Public-service or government Internet services could be an important element in the NGI and provide an ideal way for government and other public agencies to improve citizen involvement and empowerment and increase the productivity and effectiveness of public services. The Internet Centre has a good relationship with the UK Government Cabinet Office e-Government Unit and is involved in the Cross-government Data Mashing Laboratory initiative that is exploring ways of making government data and services available for the public good.
The Internet Centre is working with a medic, Dr Paul Nelson, to develop an Internet service, entitled phrisk, for the community support of suffers from chronic diseases, in the first instance people with diabetes. Phrisk will provide a community where diabetes suffers can enrol and share their experience and knowledge with like individuals. The point is to both empower patients to take responsibility for their condition and also to provide a supportive community so that no one feels isolated or alone. Phrisk will also provide a community ‘Wikipedia’ where experience, expertise and knowledge on diabetes can be accumulated and shared.

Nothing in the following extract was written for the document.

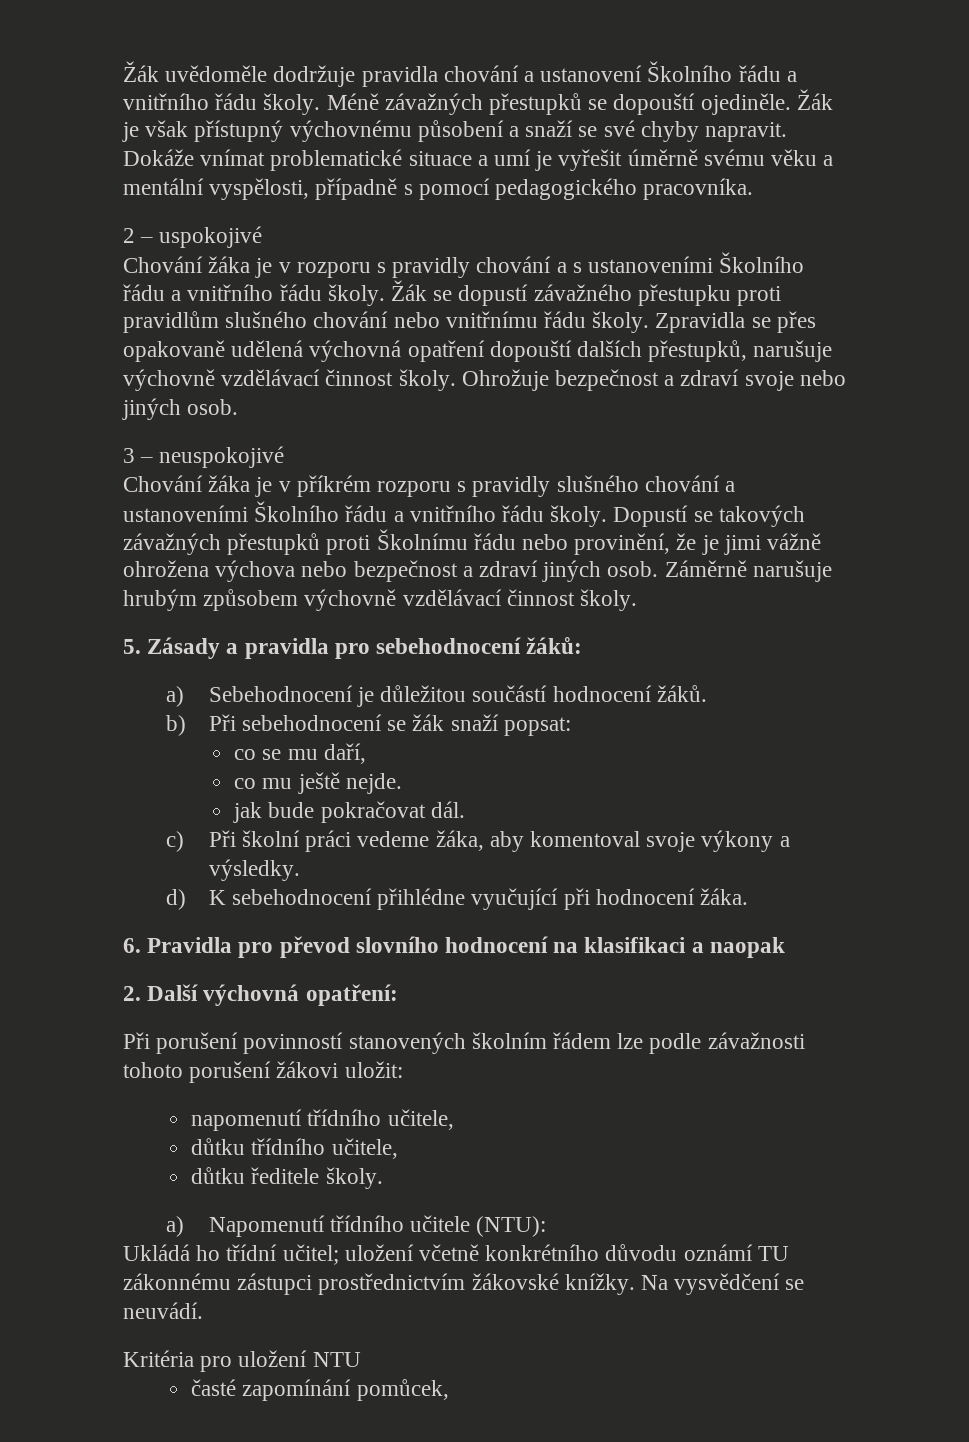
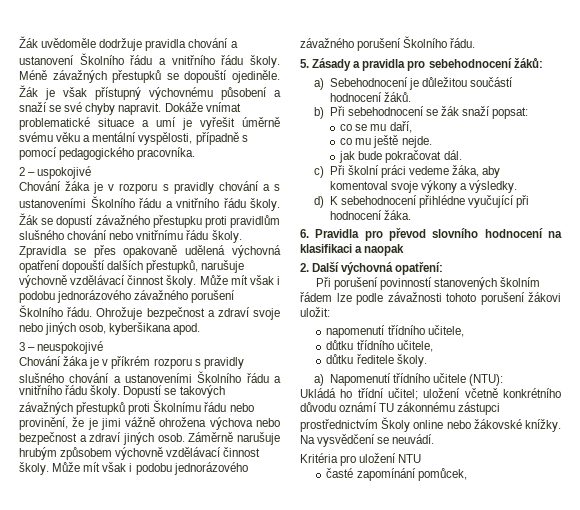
(456, 380) none -> [199,275,280,285] [19,290,236,303] [19,305,93,317] Může mít však i podobu jednorázového závažného porušení Školního řádu.
[187,399,239,415] osob. -> [79,322,201,335] osob, kyberšikana apod.
(638, 600) none -> [52,462,248,475] [300,36,476,51] Může mít však i podobu jednorázového závažného porušení Školního řádu.
(466, 1284) none -> [381,417,471,432] Školy online nebo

Phrisk will also include facilities for the electronic measuring, recording and monitoring of members’ conditions, not only blood sugar levels but also other life-style related factors such as blood pressure and weight. Analytic tools will be provided to allow patients to assess trends and compare their condition with statistical norms. This monitoring would provide a comprehensive record of a patient’s condition so that, when they see their GP the doctor would be able to make a much more informed and realistic assessment of the patient’s overall condition than they would relying solely on short and infrequent consultations.
Phrisk is now in beta testing and we plan to release a live version soon. We believe that the development of such community services is the best, perhaps the only, way to increase community participation in public services and to achieve the growth in productivity and effectiveness of these services that the UK government is clearly seeking in return for its investment.